The UK has been involved with the European XFEL since 2008 through technology collaborations and user consortia. The X-ray camera used in the facility’s Femtosecond X-ray Experiments (FXE) experimental station was designed and built by the UK’s Science and Technology Facilities Council (STFC).

The UK’s Diamond Light Source in Oxfordshire hosts an “XFEL hub” where UK users of the European XFEL are given support in terms of training, sample preparation and data processing. There are also plans to create a dedicated fibre link between Diamond and European XFEL so that users can analyse data in the UK.

Giant planets

The Central Laser Facility of the Science and Technology Facilities Council (STFC) in Oxfordshire is currently building a nanosecond high-energy laser for the High Energy Density (HED) experimental station at European XFEL. Dubbed DiPOLE, the laser will be used to compress matter to extreme pressure to recreate conditions found within giant planets such as Jupiter. X-rays from XFEL will then be used to study this compressed matter.
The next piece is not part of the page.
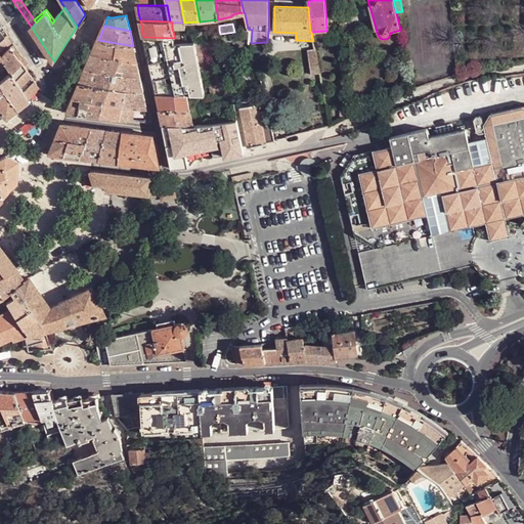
[(215,42),(222,41),(220,34),(219,30),(211,31),(213,42),(215,42)]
“The UK science community has been very active in the project since the very beginning, and their contribution of ideas and know-how has been always highly appreciated,” said Martin Meedom Nielsen who is chair of the European XFEL. Speaking at a ceremony earlier this week at the British Embassy in Berlin to welcome the UK, he added “Together, we will maintain and develop the European XFEL as a world leading facility for X-ray science”.

Also at the ceremony was STFC chief executive Brian Bowsher, who said “As the UK becomes a full member of XFEL it opens up areas of research for British scientists at the atomic, molecular and nanoscale level that are currently inaccessible”.